Founder and Lead Developer of Macrotone Consulting Ltd.

Test email in foreign languages

We have been working with the emailing of problem reports to our Issue Tracker component recently in particular with the specific problem of languages using ISO-8859-2 character sets.

Having made some code changes to handle this, we were thinking of how it might be possible to test out other languages, with other character sets such as Chinese, Korean etc.

The little grey cells starting thinking about the various translation sites upon the web, and whether there might be any that could not only perform a translation of some specific text but also complete the task by emailing the translation to a specific address.

After some searching it seems that this is not an unusual requirement and we found several that could possibly do what we required. A lot only handled the translation part of the requirement, but the sending of the email was not that common. It was important that the email was sent from the third party since if we used a local email client the details in the message header and body did not accurately reflect the correct character set in use, and this was the one thing we wanted to test.

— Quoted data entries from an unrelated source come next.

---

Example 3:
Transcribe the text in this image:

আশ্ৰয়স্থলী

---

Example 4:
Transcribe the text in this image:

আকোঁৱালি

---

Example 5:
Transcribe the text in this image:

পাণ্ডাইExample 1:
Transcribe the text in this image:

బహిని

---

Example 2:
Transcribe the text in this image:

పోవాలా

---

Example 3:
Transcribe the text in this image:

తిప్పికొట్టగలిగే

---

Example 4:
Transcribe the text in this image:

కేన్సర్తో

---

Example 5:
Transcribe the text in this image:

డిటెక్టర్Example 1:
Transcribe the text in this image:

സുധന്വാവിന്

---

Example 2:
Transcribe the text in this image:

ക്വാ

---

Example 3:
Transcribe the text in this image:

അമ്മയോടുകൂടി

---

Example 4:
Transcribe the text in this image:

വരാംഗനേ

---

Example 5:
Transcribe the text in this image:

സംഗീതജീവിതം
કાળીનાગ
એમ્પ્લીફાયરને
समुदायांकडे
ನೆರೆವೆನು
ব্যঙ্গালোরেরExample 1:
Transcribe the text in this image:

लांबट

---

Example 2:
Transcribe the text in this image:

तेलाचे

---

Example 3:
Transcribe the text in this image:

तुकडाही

A number of sites imposed limitations such as the number of characters in the message, the number of messages that could be sent etc., which is generally reasonable since they are endeavouring to make a living from providing a service and would prefer to charge.  However these limitations were not of a major concern to us, especially as the text content could be anything at all, as long as the character sets were represented.

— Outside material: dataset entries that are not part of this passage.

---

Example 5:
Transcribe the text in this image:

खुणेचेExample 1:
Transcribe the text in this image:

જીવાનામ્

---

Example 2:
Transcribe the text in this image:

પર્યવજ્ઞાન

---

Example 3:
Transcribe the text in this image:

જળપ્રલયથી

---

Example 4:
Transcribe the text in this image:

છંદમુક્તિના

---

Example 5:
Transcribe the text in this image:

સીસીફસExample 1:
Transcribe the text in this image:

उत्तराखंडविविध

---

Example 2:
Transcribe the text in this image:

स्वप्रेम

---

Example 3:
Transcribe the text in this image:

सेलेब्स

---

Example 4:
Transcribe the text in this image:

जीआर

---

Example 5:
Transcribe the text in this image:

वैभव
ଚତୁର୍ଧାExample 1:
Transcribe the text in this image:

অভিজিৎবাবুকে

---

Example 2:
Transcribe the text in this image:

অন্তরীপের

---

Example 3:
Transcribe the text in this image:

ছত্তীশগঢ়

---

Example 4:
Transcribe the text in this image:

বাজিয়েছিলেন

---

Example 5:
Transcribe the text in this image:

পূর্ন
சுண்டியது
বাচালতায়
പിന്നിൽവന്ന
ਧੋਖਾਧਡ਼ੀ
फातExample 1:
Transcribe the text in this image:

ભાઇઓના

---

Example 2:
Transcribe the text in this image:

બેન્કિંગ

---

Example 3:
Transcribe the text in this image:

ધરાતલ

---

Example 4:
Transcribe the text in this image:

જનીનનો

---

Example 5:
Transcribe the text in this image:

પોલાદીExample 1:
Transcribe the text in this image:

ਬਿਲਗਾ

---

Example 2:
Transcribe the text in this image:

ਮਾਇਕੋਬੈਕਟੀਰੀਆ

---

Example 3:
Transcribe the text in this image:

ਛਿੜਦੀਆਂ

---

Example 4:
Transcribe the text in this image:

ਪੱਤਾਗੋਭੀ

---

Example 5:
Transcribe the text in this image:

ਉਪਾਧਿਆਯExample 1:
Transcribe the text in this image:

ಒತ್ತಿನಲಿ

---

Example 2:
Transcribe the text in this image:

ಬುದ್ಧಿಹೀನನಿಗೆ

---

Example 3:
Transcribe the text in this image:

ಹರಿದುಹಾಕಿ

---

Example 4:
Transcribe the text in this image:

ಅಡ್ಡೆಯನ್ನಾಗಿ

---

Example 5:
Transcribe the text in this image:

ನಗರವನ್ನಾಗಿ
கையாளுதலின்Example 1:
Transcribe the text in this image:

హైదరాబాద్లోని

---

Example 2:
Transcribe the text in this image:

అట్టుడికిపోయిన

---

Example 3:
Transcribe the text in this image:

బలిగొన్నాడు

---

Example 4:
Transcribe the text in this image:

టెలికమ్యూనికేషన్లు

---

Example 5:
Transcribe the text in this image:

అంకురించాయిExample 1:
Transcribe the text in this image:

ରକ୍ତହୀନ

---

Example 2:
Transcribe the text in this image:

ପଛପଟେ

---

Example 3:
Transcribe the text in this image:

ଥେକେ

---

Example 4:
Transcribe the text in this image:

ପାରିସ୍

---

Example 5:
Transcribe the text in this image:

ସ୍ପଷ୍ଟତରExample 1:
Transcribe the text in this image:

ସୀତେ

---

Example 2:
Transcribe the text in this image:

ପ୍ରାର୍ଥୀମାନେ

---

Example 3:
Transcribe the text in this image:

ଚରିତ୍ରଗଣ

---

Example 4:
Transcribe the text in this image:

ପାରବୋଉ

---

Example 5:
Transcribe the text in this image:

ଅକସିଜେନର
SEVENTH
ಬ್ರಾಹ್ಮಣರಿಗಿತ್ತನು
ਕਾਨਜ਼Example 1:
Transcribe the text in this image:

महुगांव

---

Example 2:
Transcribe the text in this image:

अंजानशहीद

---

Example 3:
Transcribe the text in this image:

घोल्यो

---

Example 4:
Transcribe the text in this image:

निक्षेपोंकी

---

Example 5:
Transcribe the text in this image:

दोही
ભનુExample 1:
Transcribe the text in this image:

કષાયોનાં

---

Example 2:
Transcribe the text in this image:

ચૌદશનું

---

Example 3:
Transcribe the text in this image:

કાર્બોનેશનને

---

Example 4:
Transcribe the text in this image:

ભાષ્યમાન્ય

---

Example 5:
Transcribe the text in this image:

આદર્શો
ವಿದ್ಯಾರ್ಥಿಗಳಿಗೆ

We obviously will not list all of the sites we investigated but the one which we found suitable for our needs was WorldLingo and though it insisted in creating accounts for both our sender and receiver of the generated emails, this was something we could easily live with. There is a vast range of possible languages to choose from, certainly more than we will ever use or test I suspect, and the machine translations were more than adequate for our purposes.

Our requirements were not all that unusual at all, and I suspect others might have the same sort of need, in which case hopefully this may act as a pointer.

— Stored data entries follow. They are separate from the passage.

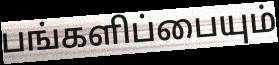
பங்களிப்பையும்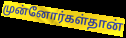
முன்னோர்கள்தான்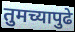
तुमच्यापुढेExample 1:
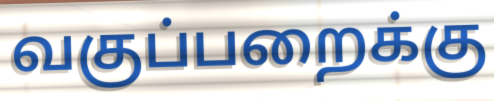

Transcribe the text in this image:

வகுப்பறைக்கு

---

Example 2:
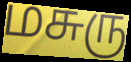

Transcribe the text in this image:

மசுரு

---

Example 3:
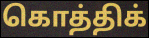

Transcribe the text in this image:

கொத்திக்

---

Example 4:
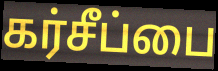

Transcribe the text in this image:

கர்சீப்பை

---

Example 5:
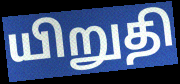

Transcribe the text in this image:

யிறுதி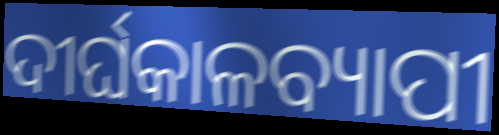
ଦୀର୍ଘକାଳବ୍ୟାପୀ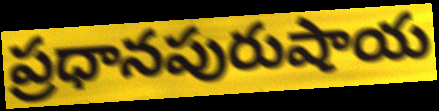
ప్రధానపురుషాయ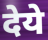
देये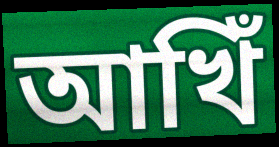
আখিঁ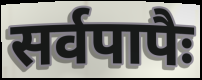
सर्वपापैः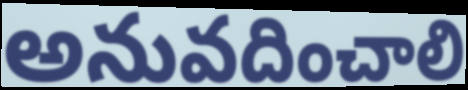
అనువదించాలి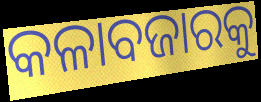
କଳାବଜାରକୁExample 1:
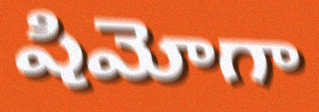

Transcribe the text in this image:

షిమోగా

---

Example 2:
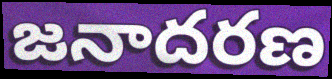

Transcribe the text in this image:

జనాదరణ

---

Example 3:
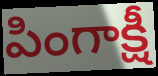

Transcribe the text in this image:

పింగాక్షీ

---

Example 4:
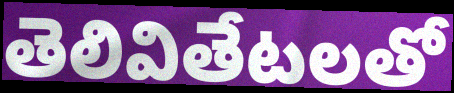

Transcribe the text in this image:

తెలివితేటలతో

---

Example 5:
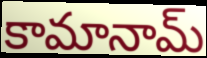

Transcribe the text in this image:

కామానామ్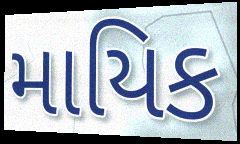
માયિકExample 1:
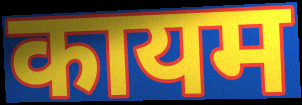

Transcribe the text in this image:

कायम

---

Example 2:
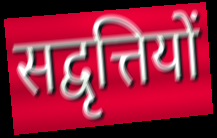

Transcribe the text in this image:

सद्वृत्तियों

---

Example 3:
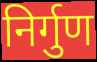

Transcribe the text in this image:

निर्गुण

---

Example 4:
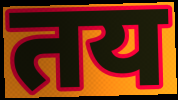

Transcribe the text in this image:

तय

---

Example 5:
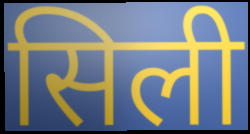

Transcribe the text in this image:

सिली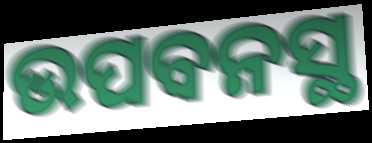
ଉପବନସ୍ଥ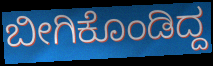
ಬೀಗಿಕೊಂಡಿದ್ದ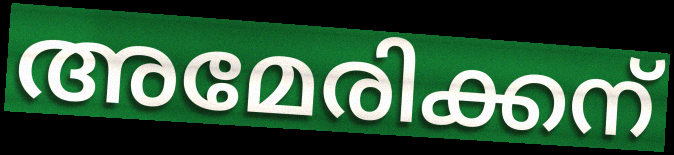
അമേരിക്കന്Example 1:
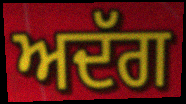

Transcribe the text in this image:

ਅਦੱਗ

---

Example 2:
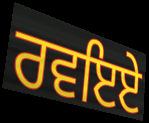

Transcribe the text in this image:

ਰਵਇਏ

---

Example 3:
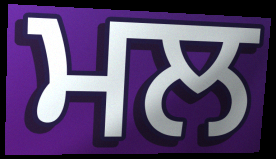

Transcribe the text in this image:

ਮਲ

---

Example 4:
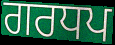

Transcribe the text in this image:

ਗਰਧਪ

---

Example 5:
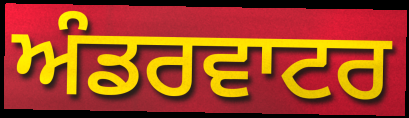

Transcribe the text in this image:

ਅੰਡਰਵਾਟਰ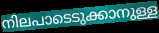
നിലപാടെടുക്കാനുള്ള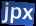
jpx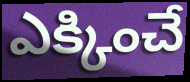
ఎక్కించే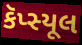
કૅપ્સ્યૂલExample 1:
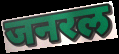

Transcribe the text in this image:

जनरल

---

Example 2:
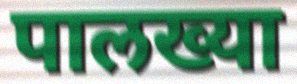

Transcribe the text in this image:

पालख्या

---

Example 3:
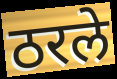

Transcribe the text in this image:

ठरले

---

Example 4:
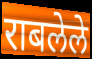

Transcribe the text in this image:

राबलेले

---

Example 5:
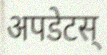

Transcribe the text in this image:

अपडेटस्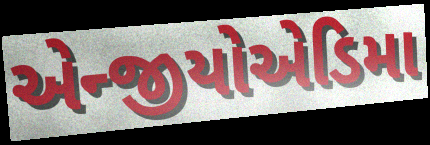
એન્જીયોએડિમા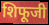
शिफूजीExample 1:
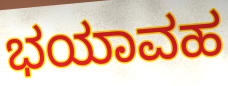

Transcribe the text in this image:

ಭಯಾವಹ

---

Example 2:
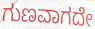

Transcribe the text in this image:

ಗುಣವಾಗದೇ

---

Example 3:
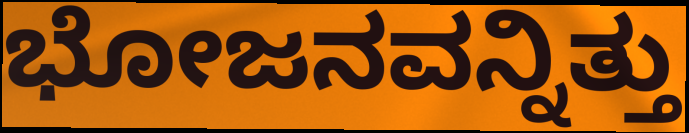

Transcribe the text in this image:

ಭೋಜನವನ್ನಿತ್ತು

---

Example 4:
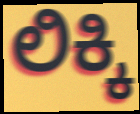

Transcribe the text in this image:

ಲಿಕ್ಕಿ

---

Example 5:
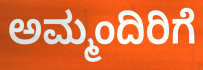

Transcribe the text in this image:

ಅಮ್ಮಂದಿರಿಗೆ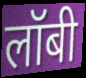
लॉबीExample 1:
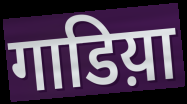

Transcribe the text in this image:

गाडिय़ा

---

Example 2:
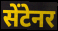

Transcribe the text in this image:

सेंटेनर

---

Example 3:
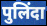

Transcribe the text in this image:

पुलिंदा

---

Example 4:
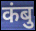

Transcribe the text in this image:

कंबु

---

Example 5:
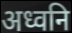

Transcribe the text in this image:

अध्वनि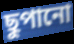
ছুপানোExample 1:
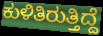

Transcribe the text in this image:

ಕುಳಿತಿರುತ್ತಿದ್ದೆ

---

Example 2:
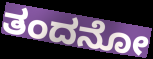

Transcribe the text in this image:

ತಂದನೋ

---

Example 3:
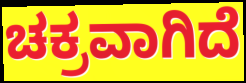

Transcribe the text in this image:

ಚಕ್ರವಾಗಿದೆ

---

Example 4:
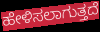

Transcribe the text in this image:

ಹೇಳಿಸಲಾಗುತ್ತದೆ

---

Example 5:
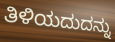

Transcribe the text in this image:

ತಿಳಿಯದುದನ್ನು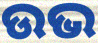
ଉଭ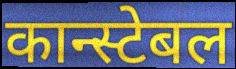
कान्स्टेबलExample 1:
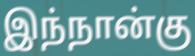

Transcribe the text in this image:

இந்நான்கு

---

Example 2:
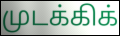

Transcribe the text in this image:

முடக்கிக்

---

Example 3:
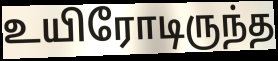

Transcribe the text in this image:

உயிரோடிருந்த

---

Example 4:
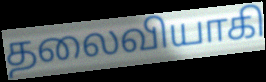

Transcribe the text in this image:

தலைவியாகி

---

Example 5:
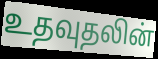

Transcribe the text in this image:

உதவுதலின்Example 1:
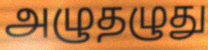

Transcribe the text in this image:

அழுதழுது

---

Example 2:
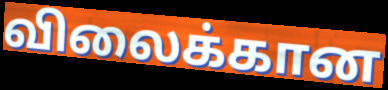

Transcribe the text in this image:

விலைக்கான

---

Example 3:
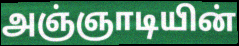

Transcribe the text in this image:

அஞ்ஞாடியின்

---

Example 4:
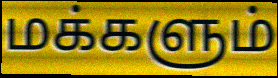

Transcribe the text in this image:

மக்களும்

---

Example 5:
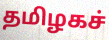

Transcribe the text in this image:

தமிழகச்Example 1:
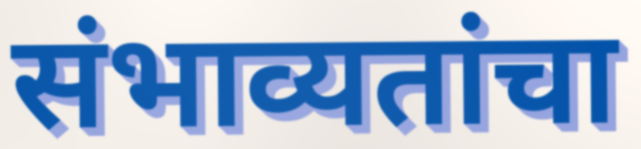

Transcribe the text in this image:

संभाव्यतांचा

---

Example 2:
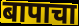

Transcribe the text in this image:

बापाचा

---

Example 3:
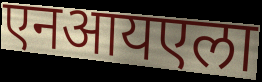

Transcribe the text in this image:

एनआयएला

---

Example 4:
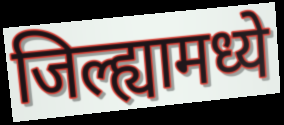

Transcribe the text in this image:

जिल्ह्यामध्ये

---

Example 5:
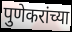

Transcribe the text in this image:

पुणेकरांच्या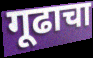
गूढाचाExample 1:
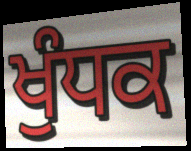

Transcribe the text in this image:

ਖੁੰਧਕ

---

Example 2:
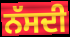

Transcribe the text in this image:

ਨੱਸਦੀ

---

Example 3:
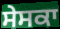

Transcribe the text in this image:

ਸੇਸਕਾ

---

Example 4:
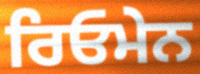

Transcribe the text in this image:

ਰਿਓਮੇਨ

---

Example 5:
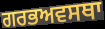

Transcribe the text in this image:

ਗਰਭਅਵਸਥਾ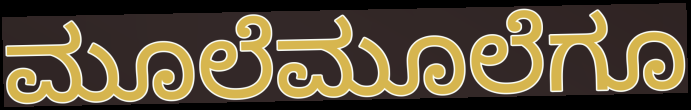
ಮೂಲೆಮೂಲೆಗೂ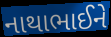
નાથાભાઈને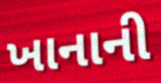
ખાનાની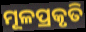
ମୂଳପ୍ରକୃତି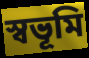
স্বভূমিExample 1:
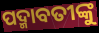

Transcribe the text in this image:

ପଦ୍ମାବତୀଙ୍କୁ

Update: One interesting side effect we noticed was that, when we sent the email (via WorldLingo) it was 'processed' by our component and automatically send a reply acknowleging receipt. Since the emails from WorldLingo are all sent out with individual identifers in the email address the reply was sent to the named worldlingo address which then forwarded it to use (the sender). The interesting aspect was that the text was 'translated' on the reply and didn't quite match what was the 'original' text in English. One of the interesting aspects of translating in this case from English->Japanese->English. Not a concern to use but just goes to show how things can get confusing in translation.